Her initial decision to go baldheaded was practical. Johnson played competitive volleyball in college and found the sweating she did on the court affected the expensive hair relaxing treatments she often had done. Once she started shaving off her hair, though, she was hooked. She was relieved to save money on salon trips.

Johnson now owns a New York public relations firm. “Bald and Buzzed with Brennan,” the video podcast she posts on YouTube, was an attempt to fill a void in social media content that affirmed bald people, especially women. She says she always thought baldness was sexy.

“It’s such a fashion statement, and it’s a really powerful look,” Johnson said.

Other women without hair, whether voluntarily or due to medical conditions, also have sought ways to support each other, attending conferences, joining “baldie” groups and swapping grooming and scalp care tips.

“There’s a whole community of us out there,” said Dash Lopez, a content creator who posts a weekly video series of her shaving routine called “Fresh Cut Friday.” “We need to talk about it because we do find comfort and empowerment and beauty in what some people think is weird.”

Redefining beauty

Lopez said members of her family praised the long curly hair she had growing up. Some of her friends played with different hair colors and styles, but Lopez said she didn’t have the same freedom. And she didn’t enjoy detangling her hair or spending long afternoons at the salon.

As soon as she turned 18 and could get a haircut without permission, she chopped her locks into a pixie cut. Then she shaved it all off during the COVID-19 pandemic.

“It makes me feel powerful in the sense that I’m able to detach from the things that people place so much emphasis on,” Lopez, 29, said. “I’m not sitting here planning, ‘Oh my gosh, when am I going to get my next color appointment done? That’s gonna cost me $300. Oh my gosh. I’ve got to get my hair done before I go to this event.’”

Lopez signed a contract with a modeling agency in 2020, a time when brands wanted to showcase diversity, she said. Back then, being bald worked for her professionally.

“There was an appreciation for quirks and if you had a gap in your tooth, if you had a bald head, if you had a face full of freckles, that’s what casting directors were looking for,” Lopez said.

== Dataset content ==
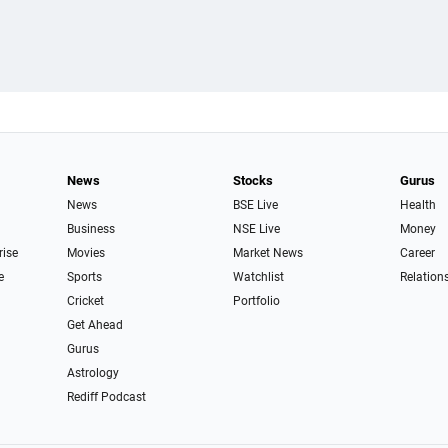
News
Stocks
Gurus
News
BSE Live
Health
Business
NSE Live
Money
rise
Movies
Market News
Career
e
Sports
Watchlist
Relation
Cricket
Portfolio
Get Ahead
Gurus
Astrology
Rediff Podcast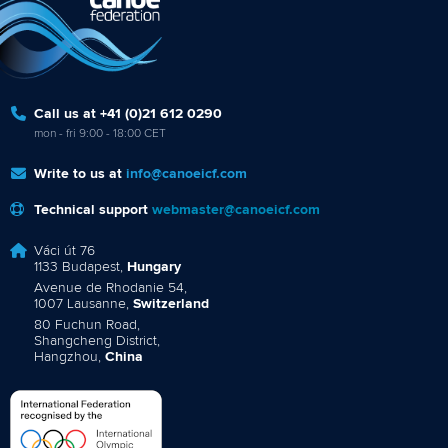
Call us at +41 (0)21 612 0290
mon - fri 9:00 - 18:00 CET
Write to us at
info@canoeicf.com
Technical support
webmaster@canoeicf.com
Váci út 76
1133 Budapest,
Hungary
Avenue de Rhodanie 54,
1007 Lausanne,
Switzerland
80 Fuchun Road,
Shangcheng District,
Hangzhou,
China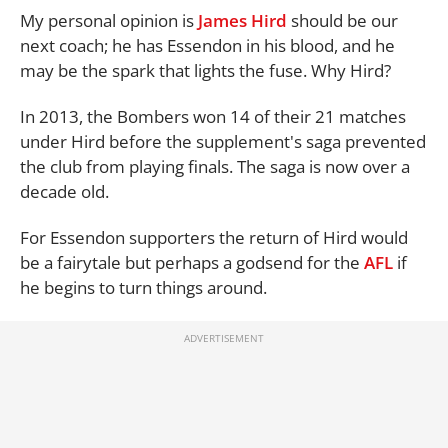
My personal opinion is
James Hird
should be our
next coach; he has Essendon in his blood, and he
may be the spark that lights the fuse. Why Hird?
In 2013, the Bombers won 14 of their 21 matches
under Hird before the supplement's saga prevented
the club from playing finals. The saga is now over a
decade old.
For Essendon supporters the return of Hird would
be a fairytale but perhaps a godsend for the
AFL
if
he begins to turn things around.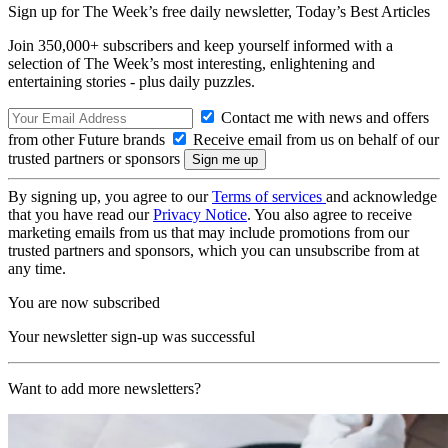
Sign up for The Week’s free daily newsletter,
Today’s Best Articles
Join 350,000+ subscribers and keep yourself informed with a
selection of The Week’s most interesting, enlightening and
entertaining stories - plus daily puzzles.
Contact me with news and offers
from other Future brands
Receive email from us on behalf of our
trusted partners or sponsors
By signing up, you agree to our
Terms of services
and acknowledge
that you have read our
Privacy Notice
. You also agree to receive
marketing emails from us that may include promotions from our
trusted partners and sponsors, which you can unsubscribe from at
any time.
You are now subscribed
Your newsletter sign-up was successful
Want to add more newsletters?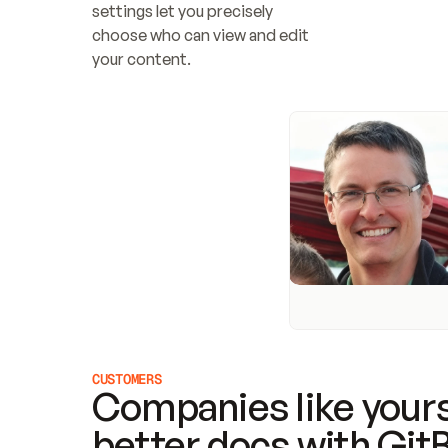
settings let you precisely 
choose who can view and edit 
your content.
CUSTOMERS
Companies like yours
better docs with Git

...

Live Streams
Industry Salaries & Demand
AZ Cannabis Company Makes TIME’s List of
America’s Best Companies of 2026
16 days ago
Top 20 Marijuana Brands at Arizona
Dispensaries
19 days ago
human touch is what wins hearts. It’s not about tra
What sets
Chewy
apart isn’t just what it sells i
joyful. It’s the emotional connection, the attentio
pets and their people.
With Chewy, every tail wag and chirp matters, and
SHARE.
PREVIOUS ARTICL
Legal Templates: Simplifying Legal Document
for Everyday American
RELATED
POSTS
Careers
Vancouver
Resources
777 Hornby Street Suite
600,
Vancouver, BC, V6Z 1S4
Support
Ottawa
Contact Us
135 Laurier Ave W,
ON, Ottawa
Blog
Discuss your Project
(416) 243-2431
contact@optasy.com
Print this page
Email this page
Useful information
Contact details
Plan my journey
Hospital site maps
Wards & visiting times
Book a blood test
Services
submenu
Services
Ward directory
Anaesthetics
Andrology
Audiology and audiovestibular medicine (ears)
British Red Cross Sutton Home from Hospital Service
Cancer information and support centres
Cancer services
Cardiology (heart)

==

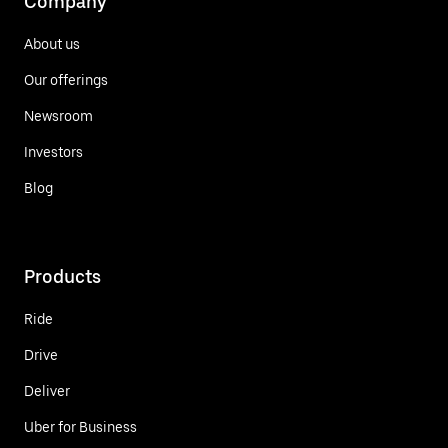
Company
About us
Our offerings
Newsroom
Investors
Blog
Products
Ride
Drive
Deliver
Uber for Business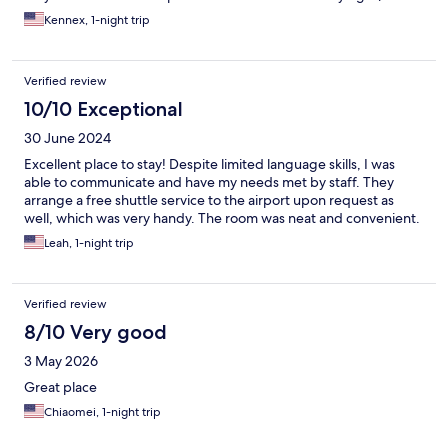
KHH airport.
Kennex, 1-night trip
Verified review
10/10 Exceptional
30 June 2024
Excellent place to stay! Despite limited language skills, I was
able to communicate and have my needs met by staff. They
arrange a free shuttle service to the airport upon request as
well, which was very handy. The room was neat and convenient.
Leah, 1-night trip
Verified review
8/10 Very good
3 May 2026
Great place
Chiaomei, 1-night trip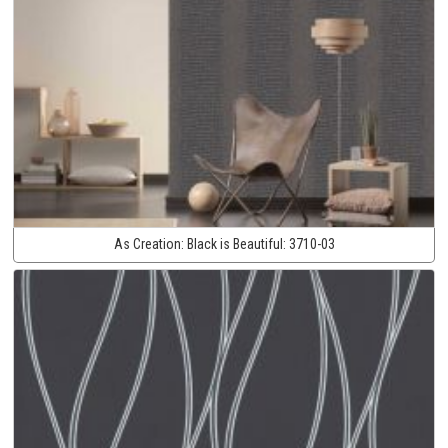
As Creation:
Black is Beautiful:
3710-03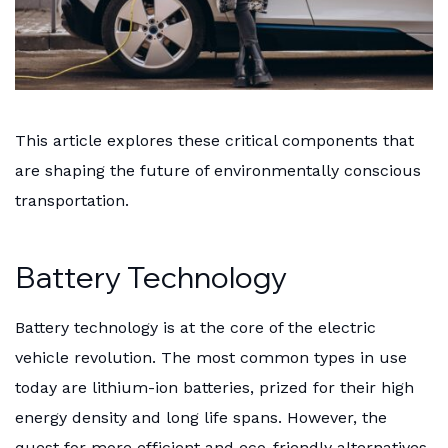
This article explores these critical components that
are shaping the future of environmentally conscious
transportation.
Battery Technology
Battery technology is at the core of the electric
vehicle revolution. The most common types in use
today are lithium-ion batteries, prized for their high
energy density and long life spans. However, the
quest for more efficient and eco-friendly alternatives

== Activity list ==
a. Write out the passage on bald women word for word, everything from "Lopez said members" down to "the COVID-19 pandemic.".
b. Carry on the passage about women who go bald by choice, picking up after its final sentence.

== Answers to the problems ==
a.
Lopez said members of her family praised the long curly hair she had growing up. Some of her friends played with different hair colors and styles, but Lopez said she didn’t have the same freedom. And she didn’t enjoy detangling her hair or spending long afternoons at the salon.

As soon as she turned 18 and could get a haircut without permission, she chopped her locks into a pixie cut. Then she shaved it all off during the COVID-19 pandemic.

b.
She noticed the tide shifting last year, when her bookings for modeling jobs decreased. “Let’s be honest, the odds were stacked against me in the modeling world,” Lopez said. “I was 5′ 4″, 5′ 5″ on paper, no hair.”

A client suggested she wear wigs to land more work. Lopez did not want to do that or grow out her hair. Her modeling contract ended. Since then, she has shared glimpses of her life as a bald woman on Instagram and TikTok, where some of her videos have been watched millions of times.

“I feel powerful in the sense that I’m making my own choices,” Lopez said. “I’m doing it for my own self-empowerment, I am doing it from my own self-clarity, for a deeper understanding of what it is that I value, a deeper understanding of what beauty means to me.”

Creating community

Many women are confronted with how they define beauty when they lose hair due to health conditions such as alopecia or during chemotherapy treatment for cancer.

Felicia Flores, a flight attendant who lives in Atlanta, was diagnosed in 2001 with alopecia, an autoimmune disorder that causes hair to fall out. Six years later, all her hair was gone. Initially, she wore wigs.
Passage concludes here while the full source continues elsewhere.